> _DATASET_
* * * * *

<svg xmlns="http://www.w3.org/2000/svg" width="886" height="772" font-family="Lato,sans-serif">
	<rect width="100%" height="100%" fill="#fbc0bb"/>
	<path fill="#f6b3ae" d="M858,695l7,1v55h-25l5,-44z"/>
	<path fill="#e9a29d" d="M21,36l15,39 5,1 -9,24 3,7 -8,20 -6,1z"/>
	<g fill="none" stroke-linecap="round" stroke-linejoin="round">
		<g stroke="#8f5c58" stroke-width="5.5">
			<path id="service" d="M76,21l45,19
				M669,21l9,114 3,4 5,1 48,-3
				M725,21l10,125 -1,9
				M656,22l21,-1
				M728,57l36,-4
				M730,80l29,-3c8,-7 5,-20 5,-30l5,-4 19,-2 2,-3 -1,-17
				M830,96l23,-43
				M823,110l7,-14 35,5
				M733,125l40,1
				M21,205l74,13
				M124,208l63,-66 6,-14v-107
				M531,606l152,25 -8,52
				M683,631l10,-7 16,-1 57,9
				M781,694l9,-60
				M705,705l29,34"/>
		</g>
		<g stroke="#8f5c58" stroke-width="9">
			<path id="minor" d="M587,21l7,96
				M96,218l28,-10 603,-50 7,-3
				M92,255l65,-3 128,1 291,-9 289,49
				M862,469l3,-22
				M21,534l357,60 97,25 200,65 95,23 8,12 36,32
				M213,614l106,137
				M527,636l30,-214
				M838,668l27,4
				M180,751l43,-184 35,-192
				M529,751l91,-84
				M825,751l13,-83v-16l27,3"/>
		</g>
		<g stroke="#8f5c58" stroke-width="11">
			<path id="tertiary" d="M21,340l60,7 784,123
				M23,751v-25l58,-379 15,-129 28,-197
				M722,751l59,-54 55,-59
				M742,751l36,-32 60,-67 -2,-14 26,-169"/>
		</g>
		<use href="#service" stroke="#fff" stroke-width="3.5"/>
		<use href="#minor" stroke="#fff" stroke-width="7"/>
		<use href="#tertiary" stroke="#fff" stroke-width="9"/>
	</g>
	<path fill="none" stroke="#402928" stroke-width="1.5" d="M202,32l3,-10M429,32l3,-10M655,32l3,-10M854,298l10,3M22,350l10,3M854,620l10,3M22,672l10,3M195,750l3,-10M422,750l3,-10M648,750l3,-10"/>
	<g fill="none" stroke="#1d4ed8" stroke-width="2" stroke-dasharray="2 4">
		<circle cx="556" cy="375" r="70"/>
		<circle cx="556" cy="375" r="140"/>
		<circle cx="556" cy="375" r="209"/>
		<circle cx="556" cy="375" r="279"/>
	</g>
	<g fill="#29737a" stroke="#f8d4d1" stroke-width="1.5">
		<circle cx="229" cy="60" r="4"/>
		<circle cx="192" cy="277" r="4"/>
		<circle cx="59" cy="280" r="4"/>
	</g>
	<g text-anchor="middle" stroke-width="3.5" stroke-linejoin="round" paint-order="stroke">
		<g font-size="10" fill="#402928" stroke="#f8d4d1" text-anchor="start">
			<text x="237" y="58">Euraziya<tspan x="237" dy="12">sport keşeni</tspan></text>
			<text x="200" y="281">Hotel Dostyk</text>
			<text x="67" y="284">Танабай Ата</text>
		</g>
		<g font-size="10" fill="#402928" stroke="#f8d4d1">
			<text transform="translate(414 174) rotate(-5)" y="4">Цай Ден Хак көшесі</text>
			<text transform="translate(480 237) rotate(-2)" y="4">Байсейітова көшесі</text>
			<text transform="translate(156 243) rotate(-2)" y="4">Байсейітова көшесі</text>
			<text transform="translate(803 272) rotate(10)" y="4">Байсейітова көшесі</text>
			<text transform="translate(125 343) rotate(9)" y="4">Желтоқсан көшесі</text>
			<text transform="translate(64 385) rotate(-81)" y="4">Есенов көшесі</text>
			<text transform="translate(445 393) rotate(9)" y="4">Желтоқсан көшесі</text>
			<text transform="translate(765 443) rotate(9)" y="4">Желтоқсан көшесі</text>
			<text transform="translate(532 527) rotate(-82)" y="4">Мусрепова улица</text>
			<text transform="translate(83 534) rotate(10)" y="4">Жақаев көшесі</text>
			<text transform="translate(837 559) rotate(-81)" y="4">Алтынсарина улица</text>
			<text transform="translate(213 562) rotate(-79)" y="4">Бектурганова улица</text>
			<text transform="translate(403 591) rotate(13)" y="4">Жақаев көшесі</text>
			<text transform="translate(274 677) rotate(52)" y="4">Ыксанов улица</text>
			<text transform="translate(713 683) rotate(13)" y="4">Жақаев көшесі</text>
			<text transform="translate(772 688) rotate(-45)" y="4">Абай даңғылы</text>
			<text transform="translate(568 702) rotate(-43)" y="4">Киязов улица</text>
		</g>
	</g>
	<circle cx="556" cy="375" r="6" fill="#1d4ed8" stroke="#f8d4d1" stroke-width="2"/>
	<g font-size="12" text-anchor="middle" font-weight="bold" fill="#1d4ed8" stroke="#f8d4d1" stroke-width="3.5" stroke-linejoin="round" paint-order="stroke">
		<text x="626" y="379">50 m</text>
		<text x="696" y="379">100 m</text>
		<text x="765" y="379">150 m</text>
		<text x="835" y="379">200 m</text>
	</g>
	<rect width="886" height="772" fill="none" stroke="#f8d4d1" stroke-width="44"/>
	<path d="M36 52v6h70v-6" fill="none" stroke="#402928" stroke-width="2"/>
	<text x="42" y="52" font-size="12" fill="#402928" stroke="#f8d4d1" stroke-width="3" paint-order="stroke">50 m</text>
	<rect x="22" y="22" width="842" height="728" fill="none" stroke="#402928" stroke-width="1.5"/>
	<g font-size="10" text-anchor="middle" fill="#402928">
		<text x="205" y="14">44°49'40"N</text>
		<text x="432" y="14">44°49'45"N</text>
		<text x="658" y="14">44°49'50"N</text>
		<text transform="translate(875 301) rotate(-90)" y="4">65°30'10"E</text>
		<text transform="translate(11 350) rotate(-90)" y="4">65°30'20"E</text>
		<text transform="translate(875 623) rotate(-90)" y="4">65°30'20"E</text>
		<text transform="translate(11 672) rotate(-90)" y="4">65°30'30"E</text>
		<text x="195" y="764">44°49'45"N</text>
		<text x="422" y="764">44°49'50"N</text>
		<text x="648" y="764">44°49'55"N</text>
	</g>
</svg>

* * * * *

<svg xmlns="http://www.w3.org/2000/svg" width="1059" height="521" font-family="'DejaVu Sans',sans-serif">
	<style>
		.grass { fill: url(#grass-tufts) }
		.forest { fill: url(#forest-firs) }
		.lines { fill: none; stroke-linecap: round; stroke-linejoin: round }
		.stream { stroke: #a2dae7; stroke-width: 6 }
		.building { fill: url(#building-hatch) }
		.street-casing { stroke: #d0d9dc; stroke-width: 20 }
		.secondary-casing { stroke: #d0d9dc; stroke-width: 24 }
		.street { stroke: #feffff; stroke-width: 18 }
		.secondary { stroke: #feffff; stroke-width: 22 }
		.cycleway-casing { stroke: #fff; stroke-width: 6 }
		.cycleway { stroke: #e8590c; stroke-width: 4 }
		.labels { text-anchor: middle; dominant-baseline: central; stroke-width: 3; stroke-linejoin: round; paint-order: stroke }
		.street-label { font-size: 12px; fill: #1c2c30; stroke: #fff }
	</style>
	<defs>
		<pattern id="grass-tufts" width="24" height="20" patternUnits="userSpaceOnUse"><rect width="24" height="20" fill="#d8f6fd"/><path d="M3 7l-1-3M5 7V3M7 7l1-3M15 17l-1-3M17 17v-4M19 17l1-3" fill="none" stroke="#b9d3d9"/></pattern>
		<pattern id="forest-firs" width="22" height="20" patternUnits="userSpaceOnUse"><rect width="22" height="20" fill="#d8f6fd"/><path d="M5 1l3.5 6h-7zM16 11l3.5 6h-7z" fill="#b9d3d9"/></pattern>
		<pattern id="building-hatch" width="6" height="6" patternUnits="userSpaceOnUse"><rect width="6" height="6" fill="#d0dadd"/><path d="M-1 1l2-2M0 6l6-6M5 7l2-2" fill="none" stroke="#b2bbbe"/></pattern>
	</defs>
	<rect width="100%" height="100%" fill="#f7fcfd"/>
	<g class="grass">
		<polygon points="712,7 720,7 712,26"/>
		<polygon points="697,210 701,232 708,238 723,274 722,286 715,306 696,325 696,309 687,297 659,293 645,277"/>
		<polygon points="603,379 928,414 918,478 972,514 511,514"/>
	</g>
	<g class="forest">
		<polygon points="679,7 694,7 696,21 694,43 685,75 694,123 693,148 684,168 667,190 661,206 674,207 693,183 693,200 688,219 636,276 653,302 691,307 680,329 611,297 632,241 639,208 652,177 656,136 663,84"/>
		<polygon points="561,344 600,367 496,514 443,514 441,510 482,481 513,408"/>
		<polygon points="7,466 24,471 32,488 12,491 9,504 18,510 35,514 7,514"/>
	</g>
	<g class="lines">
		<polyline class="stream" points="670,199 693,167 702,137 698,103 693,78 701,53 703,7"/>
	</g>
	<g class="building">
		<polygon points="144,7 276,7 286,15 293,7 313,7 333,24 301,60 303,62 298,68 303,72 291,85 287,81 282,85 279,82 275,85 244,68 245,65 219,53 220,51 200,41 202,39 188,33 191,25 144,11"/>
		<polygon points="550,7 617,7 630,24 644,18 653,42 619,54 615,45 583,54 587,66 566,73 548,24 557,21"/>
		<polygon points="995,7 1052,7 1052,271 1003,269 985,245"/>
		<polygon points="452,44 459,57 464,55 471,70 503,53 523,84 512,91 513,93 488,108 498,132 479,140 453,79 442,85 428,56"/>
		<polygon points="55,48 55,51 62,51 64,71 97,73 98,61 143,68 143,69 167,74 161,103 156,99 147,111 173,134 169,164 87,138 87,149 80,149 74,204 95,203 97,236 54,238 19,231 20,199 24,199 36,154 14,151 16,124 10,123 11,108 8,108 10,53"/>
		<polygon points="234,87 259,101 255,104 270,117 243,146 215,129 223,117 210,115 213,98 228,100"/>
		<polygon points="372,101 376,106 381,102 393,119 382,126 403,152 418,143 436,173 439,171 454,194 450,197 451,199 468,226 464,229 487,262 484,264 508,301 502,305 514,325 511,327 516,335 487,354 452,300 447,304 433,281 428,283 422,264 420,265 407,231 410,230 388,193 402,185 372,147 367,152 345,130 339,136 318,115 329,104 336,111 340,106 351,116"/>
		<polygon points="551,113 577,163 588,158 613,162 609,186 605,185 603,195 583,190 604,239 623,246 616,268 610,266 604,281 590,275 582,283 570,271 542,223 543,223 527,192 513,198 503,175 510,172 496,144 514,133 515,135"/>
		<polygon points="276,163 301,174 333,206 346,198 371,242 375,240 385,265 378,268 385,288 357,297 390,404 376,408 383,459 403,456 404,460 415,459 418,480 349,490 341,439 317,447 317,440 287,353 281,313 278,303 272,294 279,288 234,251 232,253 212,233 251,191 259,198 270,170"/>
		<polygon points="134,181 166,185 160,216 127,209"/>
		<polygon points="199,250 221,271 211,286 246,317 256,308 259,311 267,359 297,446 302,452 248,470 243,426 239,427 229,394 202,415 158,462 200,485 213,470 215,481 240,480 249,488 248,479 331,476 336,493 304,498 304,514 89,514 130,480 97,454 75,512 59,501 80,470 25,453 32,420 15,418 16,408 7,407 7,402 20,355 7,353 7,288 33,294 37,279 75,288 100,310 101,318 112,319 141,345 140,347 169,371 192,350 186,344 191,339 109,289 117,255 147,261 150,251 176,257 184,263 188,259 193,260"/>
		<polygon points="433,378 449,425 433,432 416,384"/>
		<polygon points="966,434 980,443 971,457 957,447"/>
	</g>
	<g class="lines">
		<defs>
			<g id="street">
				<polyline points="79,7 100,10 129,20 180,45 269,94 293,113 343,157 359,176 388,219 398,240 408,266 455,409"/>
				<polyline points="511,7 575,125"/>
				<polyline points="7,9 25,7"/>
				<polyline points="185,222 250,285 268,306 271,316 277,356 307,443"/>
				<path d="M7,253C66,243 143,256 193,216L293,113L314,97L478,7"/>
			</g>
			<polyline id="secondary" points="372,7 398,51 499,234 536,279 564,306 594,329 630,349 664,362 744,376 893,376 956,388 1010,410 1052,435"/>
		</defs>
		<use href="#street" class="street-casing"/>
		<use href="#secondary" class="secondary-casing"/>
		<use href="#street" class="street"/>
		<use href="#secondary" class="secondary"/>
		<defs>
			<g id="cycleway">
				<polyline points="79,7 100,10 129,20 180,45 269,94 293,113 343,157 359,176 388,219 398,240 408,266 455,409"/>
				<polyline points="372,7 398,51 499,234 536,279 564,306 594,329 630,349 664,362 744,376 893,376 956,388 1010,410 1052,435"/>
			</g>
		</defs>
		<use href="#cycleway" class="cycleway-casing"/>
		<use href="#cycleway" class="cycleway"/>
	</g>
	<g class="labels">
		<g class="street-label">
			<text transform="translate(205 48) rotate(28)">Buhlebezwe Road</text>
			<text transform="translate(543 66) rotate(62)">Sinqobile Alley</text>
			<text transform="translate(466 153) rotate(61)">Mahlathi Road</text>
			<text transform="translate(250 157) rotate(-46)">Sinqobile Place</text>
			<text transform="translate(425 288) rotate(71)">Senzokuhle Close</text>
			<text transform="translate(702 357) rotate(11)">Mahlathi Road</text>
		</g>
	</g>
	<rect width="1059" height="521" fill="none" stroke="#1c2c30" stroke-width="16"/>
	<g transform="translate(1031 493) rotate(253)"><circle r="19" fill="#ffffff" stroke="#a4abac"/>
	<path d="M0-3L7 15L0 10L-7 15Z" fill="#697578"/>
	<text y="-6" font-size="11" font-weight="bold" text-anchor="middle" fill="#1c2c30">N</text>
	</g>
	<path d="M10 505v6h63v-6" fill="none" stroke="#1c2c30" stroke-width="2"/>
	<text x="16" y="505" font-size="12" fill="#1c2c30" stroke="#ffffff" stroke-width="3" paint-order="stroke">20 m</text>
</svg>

* * * * *

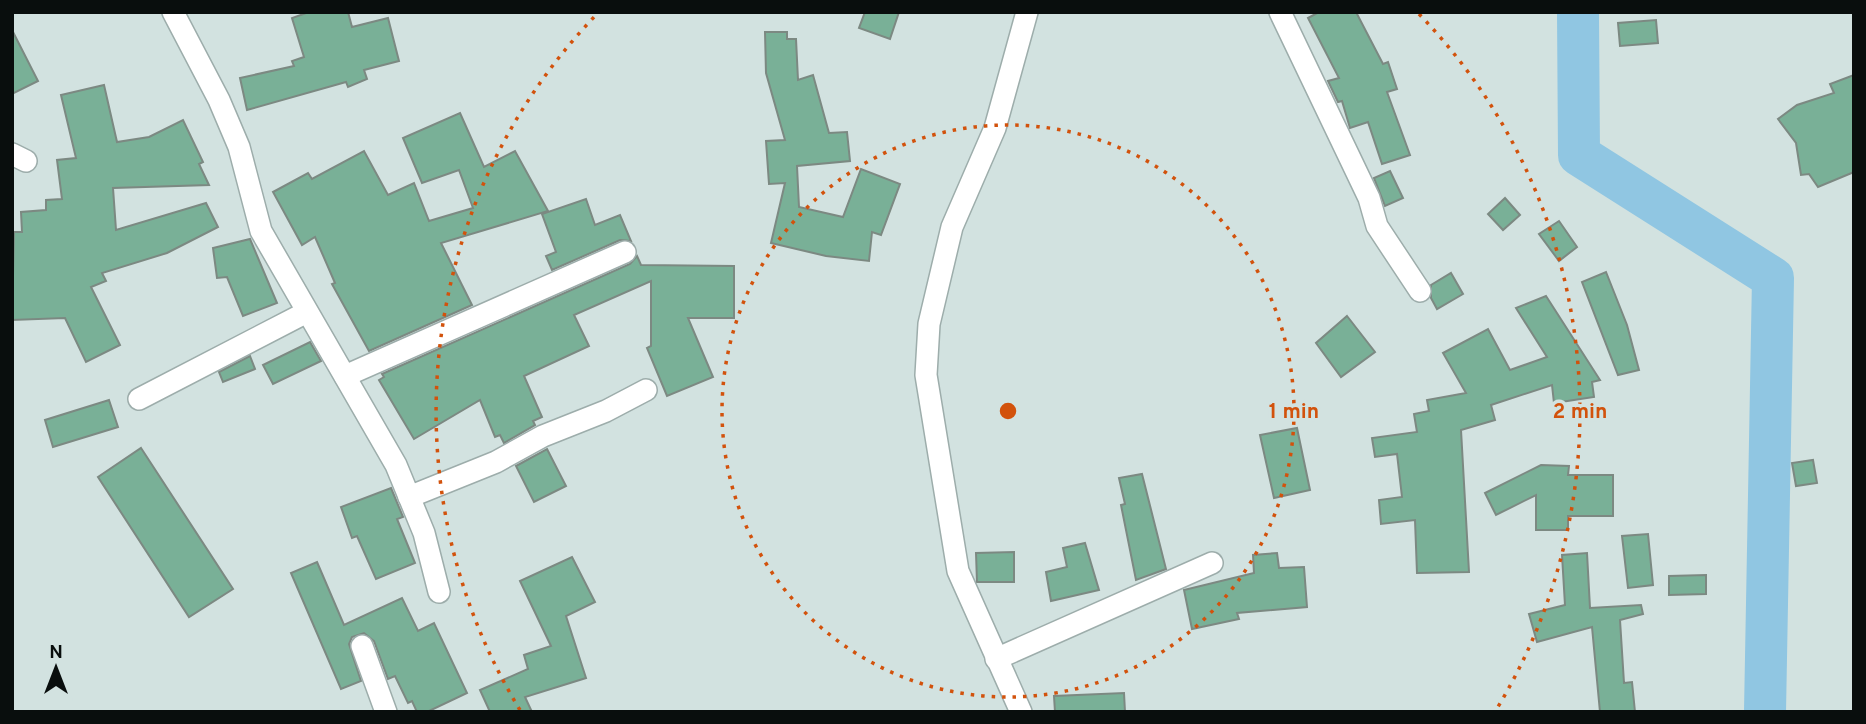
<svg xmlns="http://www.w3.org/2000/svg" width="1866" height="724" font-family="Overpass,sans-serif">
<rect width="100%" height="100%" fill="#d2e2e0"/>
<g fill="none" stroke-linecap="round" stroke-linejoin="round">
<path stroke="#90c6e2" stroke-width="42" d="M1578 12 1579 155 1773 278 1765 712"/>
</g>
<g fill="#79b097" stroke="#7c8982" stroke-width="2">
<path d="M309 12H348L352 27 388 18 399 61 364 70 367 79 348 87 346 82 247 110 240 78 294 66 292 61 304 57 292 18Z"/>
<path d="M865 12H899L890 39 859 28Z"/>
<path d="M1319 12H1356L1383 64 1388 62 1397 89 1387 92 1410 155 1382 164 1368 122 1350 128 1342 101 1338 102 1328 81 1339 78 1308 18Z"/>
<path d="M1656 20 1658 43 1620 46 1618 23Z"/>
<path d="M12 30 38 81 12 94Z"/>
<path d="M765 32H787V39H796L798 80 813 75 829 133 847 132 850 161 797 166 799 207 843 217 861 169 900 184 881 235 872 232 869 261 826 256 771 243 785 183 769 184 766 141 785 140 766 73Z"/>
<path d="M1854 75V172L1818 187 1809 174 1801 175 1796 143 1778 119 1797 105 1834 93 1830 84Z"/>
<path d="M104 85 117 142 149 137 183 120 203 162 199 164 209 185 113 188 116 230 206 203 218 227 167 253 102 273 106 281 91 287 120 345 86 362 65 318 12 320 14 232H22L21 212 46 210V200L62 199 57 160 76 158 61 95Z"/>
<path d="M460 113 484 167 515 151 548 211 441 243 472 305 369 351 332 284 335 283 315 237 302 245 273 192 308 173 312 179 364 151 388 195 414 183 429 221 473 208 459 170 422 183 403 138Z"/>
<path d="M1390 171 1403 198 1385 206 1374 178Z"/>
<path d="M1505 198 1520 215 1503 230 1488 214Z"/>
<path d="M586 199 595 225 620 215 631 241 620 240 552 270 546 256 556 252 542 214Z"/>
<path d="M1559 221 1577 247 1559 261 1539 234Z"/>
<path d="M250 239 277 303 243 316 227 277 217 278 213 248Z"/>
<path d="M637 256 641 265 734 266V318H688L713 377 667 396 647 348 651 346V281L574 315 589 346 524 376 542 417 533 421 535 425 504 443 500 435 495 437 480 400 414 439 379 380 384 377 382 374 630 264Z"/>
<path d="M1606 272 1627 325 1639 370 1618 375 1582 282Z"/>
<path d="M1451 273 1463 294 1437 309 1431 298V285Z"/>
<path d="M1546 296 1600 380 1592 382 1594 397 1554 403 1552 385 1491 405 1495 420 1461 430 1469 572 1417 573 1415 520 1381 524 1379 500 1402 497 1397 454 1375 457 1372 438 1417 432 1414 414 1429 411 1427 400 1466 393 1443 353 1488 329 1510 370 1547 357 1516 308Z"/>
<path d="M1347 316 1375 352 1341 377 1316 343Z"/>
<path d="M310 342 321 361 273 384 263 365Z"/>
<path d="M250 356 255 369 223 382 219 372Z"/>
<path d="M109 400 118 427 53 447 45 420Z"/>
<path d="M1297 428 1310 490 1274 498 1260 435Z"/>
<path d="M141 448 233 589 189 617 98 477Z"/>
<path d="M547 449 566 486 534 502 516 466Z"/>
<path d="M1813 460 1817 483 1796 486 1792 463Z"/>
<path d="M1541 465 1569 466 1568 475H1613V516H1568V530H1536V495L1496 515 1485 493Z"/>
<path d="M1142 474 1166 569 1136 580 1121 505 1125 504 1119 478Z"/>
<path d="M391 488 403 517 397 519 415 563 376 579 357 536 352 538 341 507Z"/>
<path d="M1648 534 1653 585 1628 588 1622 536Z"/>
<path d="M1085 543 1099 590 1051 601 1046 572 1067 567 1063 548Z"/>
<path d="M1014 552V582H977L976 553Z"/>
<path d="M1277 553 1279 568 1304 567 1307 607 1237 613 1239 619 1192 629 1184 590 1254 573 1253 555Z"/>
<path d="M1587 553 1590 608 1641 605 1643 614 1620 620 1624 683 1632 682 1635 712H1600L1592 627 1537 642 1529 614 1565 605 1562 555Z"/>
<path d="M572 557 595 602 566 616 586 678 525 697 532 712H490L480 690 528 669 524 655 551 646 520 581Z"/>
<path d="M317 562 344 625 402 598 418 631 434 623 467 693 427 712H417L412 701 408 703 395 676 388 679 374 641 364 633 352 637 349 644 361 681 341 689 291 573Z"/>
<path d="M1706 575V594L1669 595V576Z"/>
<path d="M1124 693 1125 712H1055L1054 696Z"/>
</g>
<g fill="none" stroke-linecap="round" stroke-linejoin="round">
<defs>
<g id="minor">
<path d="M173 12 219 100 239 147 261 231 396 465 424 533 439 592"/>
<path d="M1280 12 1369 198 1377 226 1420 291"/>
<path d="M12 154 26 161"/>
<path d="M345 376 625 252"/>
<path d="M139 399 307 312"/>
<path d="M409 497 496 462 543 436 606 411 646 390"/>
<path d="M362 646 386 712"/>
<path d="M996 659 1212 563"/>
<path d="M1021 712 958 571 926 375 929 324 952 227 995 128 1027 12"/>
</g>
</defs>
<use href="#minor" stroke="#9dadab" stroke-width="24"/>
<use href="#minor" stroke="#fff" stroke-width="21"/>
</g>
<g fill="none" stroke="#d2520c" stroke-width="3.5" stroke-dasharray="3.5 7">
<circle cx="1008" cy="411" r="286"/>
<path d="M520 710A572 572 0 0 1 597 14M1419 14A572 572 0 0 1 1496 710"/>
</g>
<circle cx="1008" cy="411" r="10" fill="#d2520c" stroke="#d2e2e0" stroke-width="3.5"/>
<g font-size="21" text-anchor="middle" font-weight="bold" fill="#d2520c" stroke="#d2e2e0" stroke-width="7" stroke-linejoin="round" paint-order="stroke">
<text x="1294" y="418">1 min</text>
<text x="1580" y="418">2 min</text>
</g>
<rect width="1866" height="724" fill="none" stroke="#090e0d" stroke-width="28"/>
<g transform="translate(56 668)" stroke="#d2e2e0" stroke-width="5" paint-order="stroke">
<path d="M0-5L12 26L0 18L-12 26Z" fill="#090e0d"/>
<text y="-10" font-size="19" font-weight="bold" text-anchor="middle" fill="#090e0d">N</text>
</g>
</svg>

* * * * *

> _PROMPT_
Leave out every line above except those from the line with "none; stroke-linecap: round;" up to and including the line with "#d0d9dc; stroke-width: 24", and copy those exactly.

> _ANSWER TO THIS EXERCISE_
		.lines { fill: none; stroke-linecap: round; stroke-linejoin: round }
		.stream { stroke: #a2dae7; stroke-width: 6 }
		.building { fill: url(#building-hatch) }
		.street-casing { stroke: #d0d9dc; stroke-width: 20 }
		.secondary-casing { stroke: #d0d9dc; stroke-width: 24 }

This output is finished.